The capital is home to many palaces that have been impeccably preserved but London’s castles are a little more elusive. Here are four of the castles in London to have withstood the test of time
Many a London visitor has gone in search of the former sites of the medieval fortifications of Baynard’s Castle and Monfichet’s Castle. But while some of London’s castles are no more, there are some that you can still visit today.
London’s most famous castle – and the only one still remaining in the city centre – the Tower of London is best known for its role as a notorious prison where everyone from Anne Boleyn to Guy Fawkes to the tragic Princes in the Tower were once held.

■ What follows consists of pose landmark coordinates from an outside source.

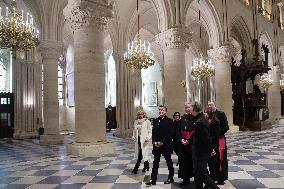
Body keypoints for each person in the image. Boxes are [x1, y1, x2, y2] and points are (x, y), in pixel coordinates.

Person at [190, 101, 220, 189]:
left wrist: (211, 150)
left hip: (201, 153)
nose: (190, 108)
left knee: (202, 175)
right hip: (198, 152)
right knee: (197, 175)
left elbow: (206, 139)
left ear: (194, 108)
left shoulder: (201, 122)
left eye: (191, 107)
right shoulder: (199, 119)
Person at [145, 105, 174, 186]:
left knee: (169, 162)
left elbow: (170, 134)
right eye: (160, 110)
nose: (160, 111)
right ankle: (153, 180)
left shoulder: (169, 121)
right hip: (156, 145)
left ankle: (171, 177)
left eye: (162, 110)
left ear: (165, 112)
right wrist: (154, 142)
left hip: (166, 145)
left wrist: (162, 142)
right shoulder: (156, 120)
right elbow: (153, 132)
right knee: (155, 163)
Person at [208, 102, 229, 185]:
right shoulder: (208, 115)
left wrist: (217, 134)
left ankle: (221, 178)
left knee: (221, 158)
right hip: (212, 140)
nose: (209, 106)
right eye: (208, 105)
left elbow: (226, 127)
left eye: (211, 105)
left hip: (220, 139)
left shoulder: (221, 114)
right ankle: (213, 177)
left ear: (215, 106)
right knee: (213, 159)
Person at [177, 102, 194, 186]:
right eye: (186, 107)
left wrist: (189, 141)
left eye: (188, 107)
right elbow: (179, 130)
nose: (187, 109)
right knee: (183, 163)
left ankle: (197, 180)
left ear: (191, 108)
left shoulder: (194, 118)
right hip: (183, 144)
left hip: (192, 144)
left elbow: (196, 131)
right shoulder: (182, 118)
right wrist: (181, 140)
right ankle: (185, 180)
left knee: (192, 162)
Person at [132, 109, 152, 174]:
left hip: (144, 140)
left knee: (141, 154)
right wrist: (133, 136)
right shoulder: (136, 121)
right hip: (138, 140)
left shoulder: (147, 121)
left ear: (144, 114)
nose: (141, 115)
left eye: (142, 114)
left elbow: (150, 131)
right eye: (139, 114)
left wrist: (148, 137)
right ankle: (147, 166)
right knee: (143, 154)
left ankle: (136, 168)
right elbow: (134, 130)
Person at [204, 109, 220, 182]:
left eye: (206, 112)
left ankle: (213, 179)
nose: (205, 114)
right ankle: (208, 179)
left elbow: (216, 135)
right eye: (204, 112)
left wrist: (208, 139)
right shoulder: (204, 121)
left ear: (209, 113)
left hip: (213, 145)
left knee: (212, 164)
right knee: (205, 164)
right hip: (206, 145)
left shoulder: (216, 122)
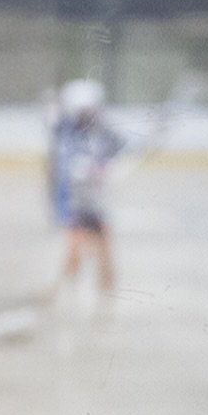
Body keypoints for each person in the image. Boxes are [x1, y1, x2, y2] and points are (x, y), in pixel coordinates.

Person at [50, 78, 125, 301]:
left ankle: (106, 296)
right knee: (74, 250)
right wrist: (88, 169)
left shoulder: (105, 133)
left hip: (97, 202)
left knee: (105, 251)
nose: (90, 114)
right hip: (76, 203)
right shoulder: (66, 135)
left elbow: (123, 149)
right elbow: (65, 166)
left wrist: (108, 166)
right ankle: (66, 293)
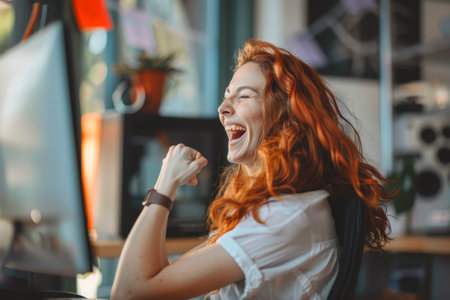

Of course, the Norman fortress, founded by William the Conqueror in 1078, is also home to the priceless Crown Jewels and the famous Tower ravens. Legend has it that should the six ravens ever leave, the Tower and the Kingdom will fall.
A genuine hidden treasure, this tower in Oxleas Woods looms over one of the highest points in London: Shooters’s Hill.
The fact that the folly, near Greenwich, is still here at all is testament to the vigour of the locals. A campaign group was formed to save the heritage building from the clutches of developers in 2002. That campaign group has evolved into a charity whose main aim is to preserve the heritage of the castle.
Visitors to the 18th-century folly– built to commemorate Commodore Sir William James and his widow Lady James of Eltham – can ascend to the viewing platform for spectacular views of London. Alternatively, you can take tea in the newly renovated ground floor Terrace Tearoom from Tues-Sun, 9.30am to 5pm.
Though strictly speaking not located in London, HM The Queen’s weekend home is so accessible to the capital that it would be odd not to include it (it’s just 40 mins by train from London Paddington).
Highlights of a visit include the magnificent State Apartments (try to book onto a ’behind-the-ropes‘ tour if available), Queen Mary’s Doll House and St George’s Chapel where King Henry VIII himself is buried.
This 16th-century manor house in north London’s Tottenham, is a castle only in name: it’s one of the oldest surviving brick houses. The house is named after the family of Robert the Bruce, who owned the land on which it was built. After Robert the Bruce became King of Scotland in 1306, though, he forfeited his English land.
The house also has links to Henry VIII. It‘s believed one of Henry’s closest courtiers – indeed his ’groom of the bed chamber’ – William Compton started work on the house that stands on the site today (though it has been remodelled several times since). Henry is even believed to have borrowed the house in 1516 to meet with his sister, Margaret, Queen of Scotland.
Today Bruce Castle is home to a local history museum.